I am tired of tears and laughter, And men that laugh and weep; Of what may come hereafter For men that sow to reap: I am weary of days and hours, Blown buds of barren flowers, Desires and dreams and powers And everything but sleep.
Here life has death for neighbour, And far from eye or ear Wan waves and wet winds labour, Weak ships and spirits steer; They drive adrift, and whither They wot not who make thither; But no such winds blow hither, And no such things grow here.
No growth of moor or coppice, No heather-flower or vine, But bloomless buds of poppies, Green grapes of Proserpine, Pale beds of blowing rushes Where no leaf blooms or blushes Save this whereout she crushes For dead men deadly wine.
Pale, without name or number, In fruitless fields of corn, They bow themselves and slumber All night till light is born; And like a soul belated, In hell and heaven unmated, By cloud and mist abated Comes out of darkness morn.
Though one were strong as seven, He too with death shall dwell, Nor wake with wings in heaven, Nor weep for pains in hell; Though one were fair as roses, His beauty clouds and closes; And well though love reposes, In the end it is not well.
Pale, beyond porch and portal, Crowned with calm leaves, she stands Who gathers all things mortal With cold immortal hands; Her languid lips are sweeter Than love's who fears to greet her To men that mix and meet her From many times and lands.

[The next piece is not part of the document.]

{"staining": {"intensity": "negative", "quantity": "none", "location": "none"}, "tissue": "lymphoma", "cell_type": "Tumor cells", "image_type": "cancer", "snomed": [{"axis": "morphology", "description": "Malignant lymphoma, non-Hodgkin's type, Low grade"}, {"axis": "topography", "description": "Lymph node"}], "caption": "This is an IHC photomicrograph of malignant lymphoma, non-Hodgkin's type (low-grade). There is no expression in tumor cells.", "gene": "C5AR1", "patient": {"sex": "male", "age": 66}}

She waits for each and other, She waits for all men born; Forgets the earth her mother, The life of fruits and corn; And spring and seed and swallow Take wing for her and follow Where summer song rings hollow And flowers are put to scorn.
There go the loves that wither, The old loves with wearier wings; And all dead years draw thither, And all disastrous things; Dead dreams of days forsaken, Blind buds that snows have shaken, Wild leaves that winds have taken, Red strays of ruined springs.

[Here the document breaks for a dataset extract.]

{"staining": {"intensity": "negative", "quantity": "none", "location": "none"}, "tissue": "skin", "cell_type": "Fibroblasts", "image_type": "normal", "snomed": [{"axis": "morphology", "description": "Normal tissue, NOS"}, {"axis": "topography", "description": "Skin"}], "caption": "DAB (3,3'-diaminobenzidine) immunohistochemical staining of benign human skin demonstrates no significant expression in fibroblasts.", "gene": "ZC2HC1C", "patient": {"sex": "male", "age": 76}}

We are not sure of sorrow, And joy was never sure; To-day will die to-morrow; Time stoops to no man's lure; And love, grown faint and fretful, With lips but half regretful Sighs, and with eyes forgetful Weeps that no loves endure.
From too much love of living, From hope and fear set free, We thank with brief thanksgiving Whatever gods may be That no life lives for ever; That dead men rise up never; That even the weariest river Winds somewhere safe to sea.
Then star nor sun shall waken, Nor any change of light: Nor sound of waters shaken, Nor any sound or sight: Nor wintry leaves nor vernal, Nor days nor things diurnal; Only the sleep eternal In an eternal night.